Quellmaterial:
☆ ☆ ☆ ☆ ☆
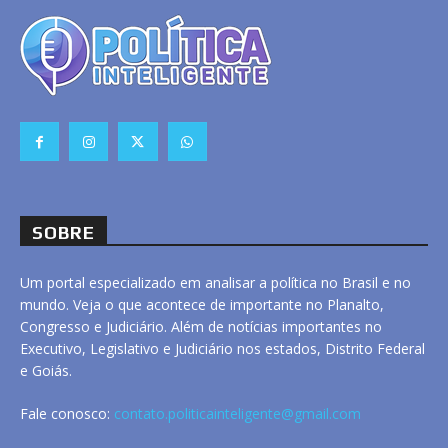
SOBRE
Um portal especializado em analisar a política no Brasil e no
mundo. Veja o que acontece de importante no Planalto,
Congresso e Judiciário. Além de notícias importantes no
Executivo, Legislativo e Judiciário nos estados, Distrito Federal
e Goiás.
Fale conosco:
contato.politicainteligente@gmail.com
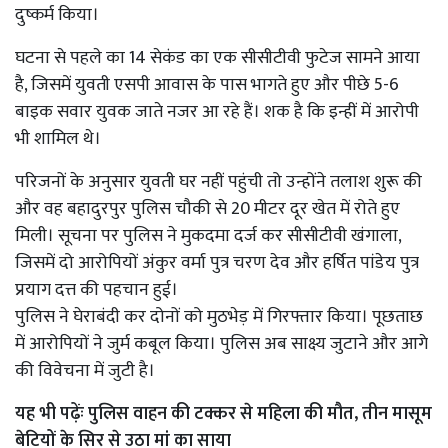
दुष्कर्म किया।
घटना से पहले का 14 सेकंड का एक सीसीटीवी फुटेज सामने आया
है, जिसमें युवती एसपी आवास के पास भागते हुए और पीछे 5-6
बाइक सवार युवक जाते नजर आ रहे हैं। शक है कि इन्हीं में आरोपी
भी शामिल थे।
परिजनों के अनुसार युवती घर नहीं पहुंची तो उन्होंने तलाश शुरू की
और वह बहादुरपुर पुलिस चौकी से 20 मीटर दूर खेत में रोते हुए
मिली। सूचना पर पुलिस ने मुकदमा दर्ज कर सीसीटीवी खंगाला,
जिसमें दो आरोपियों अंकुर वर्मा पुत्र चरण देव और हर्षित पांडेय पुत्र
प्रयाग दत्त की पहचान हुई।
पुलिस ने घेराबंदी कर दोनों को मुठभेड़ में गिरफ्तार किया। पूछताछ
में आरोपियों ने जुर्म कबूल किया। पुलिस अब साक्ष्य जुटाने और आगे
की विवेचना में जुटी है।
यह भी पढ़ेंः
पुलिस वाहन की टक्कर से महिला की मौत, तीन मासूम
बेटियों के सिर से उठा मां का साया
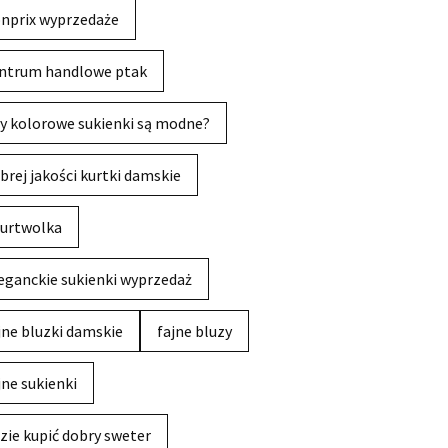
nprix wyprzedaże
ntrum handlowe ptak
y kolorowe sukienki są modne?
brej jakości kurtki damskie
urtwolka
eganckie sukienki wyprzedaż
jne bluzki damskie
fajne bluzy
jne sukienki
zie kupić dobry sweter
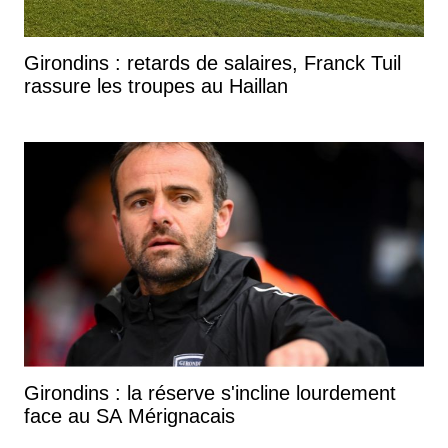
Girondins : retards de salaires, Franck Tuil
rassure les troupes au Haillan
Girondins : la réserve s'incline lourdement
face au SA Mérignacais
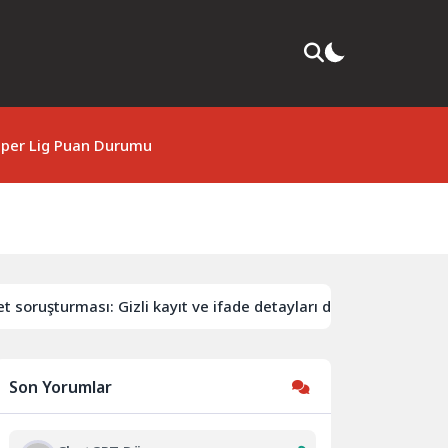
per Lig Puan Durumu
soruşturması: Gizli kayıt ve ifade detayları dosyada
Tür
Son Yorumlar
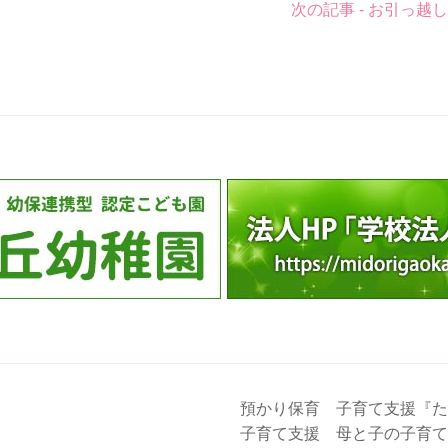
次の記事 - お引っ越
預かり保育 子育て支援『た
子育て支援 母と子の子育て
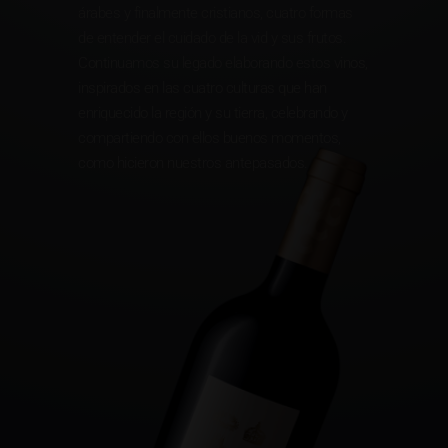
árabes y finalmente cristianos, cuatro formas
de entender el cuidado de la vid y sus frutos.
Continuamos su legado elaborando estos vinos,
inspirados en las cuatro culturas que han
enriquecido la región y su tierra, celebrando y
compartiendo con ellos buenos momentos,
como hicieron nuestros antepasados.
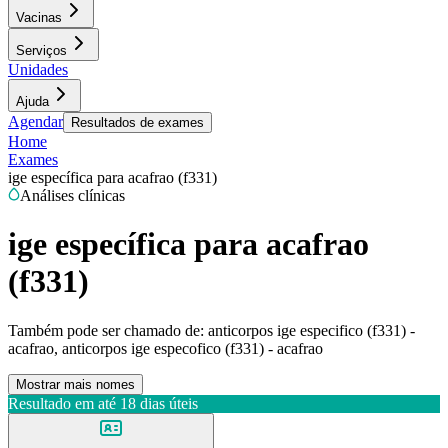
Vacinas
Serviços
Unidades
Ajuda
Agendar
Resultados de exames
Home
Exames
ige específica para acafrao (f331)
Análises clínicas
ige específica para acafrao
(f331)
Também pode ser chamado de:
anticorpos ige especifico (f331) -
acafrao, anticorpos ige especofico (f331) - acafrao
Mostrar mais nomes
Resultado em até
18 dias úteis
☆ ☆ ☆ ☆ ☆
DEINE AUFGABE
Gib bitte den Abschnitt von der Zeile mit „nprix wyprzedaże“ bis einschließlich der Zeile mit „como hicieron nuestros antepasados.“ noch einmal wieder und tausche darin „sukienki“ gegen „spódnice“ aus, ohne sonst etwas zu ändern. Die Bilder lässt du in der Antwort weg.

LÖSUNG
nprix wyprzedaże
ntrum handlowe ptak
y kolorowe spódnice są modne?
brej jakości kurtki damskie
urtwolka
eganckie spódnice wyprzedaż
jne bluzki damskie
fajne bluzy
jne spódnice
zie kupić dobry sweter
Girondins : retards de salaires, Franck Tuil
rassure les troupes au Haillan
Girondins : la réserve s'incline lourdement
face au SA Mérignacais
per Lig Puan Durumu
soruşturması: Gizli kayıt ve ifade detayları dosyada
Tür
Son Yorumlar
次の記事 - お引っ越
預かり保育 子育て支援『た
子育て支援 母と子の子育て
árabes y finalmente cristianos, cuatro formas
de entender el cuidado de la vid y sus frutos.
Continuamos su legado elaborando estos vinos,
inspirados en las cuatro culturas que han
enriquecido la región y su tierra, celebrando y
compartiendo con ellos buenos momentos,
como hicieron nuestros antepasados.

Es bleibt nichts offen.